How Does the Trust Framework Work?

The proposed UK Digital Identity and Attributes Trust Framework attempts to address these concerns. The trust framework is a set of rules, standards, and a governance structure that all organizations involved in creating, using, and managing digital identities agree to follow. The framework does not mandate the development of digital identities. Instead, it aims to ensure that exchanging them is safe and secure. By conforming to common standards, all participating organizations become certified entities, making them trusted parties in managing identity data. The framework lets users create transaction-specific or reusable digital identities. Digital identities are created using a combination of identity attributes which are pieces of information that describe something about a person or an organization. Identity attributes could be related to:

  • Physical or digital documents such as a bank statement
  • Devices such as a mobile phone
  • Health records 

Examples are mobile number, insurance number, bank account number, age, number of children, etc.
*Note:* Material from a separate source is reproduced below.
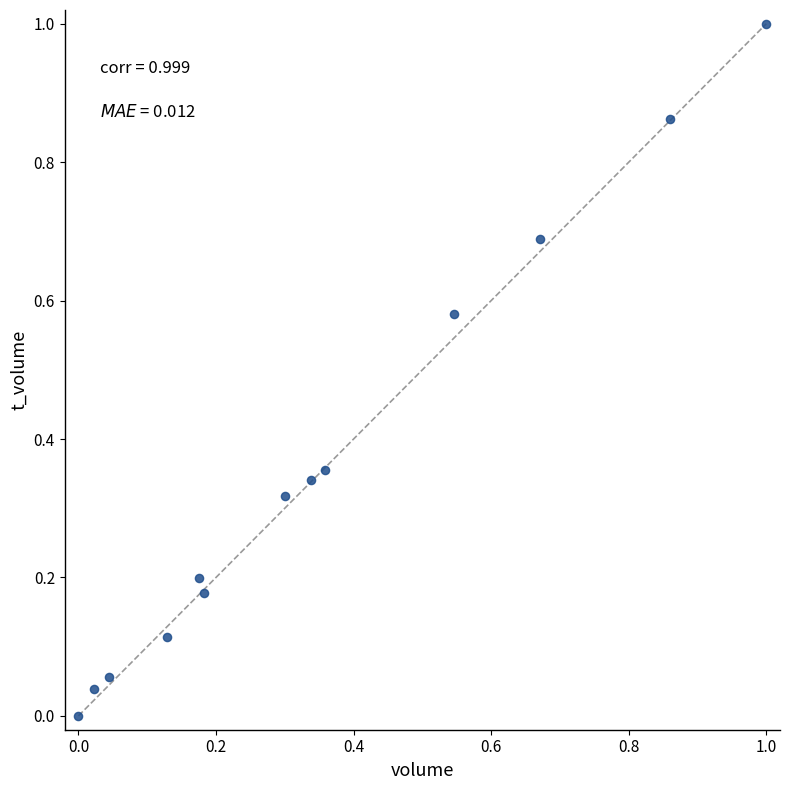

What is the range of Y values (max minus min)?

1.0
Since attributes are granular elements that make up a digital identity, the trust framework prescribes that the user should be able to assign access entitlements and privileges to chosen attributes. E.g., bank account-related attributes may be made accessible to financial institutions, whereas they may not have access to health-related attributes that only a health provider might have.


Organizations participating in the trust framework will require to take up at least one of the following roles:

  • Identity service provider: Entities that prove users’ identities through offline and online channels by using one or more data sources
  • Attribute service provider: Entities that collect, create, check or share identity attributes
  • Orchestration service provider: Entities that facilitate data sharing between all other parties
  • Relying party: Organizations that consume digital identity data to provide a product or service

The trust framework makes sure that any participant, regardless of their role, follows the prescribed rules and standards to meet the following principles

  1. Interoperability promoted through common technical specifications
  2. Data security through encryption and cryptography
  3. Quality management standards and best practices
  4. Information security and management
  5. Risk management
  6. Fraud monitoring and reporting
  7. Privacy and data protection
  8. Incident response mechanisms
  9. Records management

A governing body chosen by the UK government will oversee the trust framework. It is expected to work with other bodies and organizations to ensure that using the trust framework involves minimal complexity.

Setting a new path

Technology is not a silver bullet to solve the problem of digital identity. As is evident from this initiative, the government, industry bodies, and the participating and consuming public and private entities must be aligned on a set of standards and governance framework to ensure implementation and adoption at scale. By splitting the digital identity chain into its constituent parts, the trust framework aims to improve innovation independently in each of them. With a reliable identity verification framework in place, companies must be able to see significant benefits both in new revenue and cost reduction. The UK government has been successful in the past in implementing financial data sharing based on open banking standards and governance. The digital trust framework adopts a similar approach in operational and implementation guidelines. Once turned into a law, this framework could become the benchmark for other digital identity initiatives worldwide.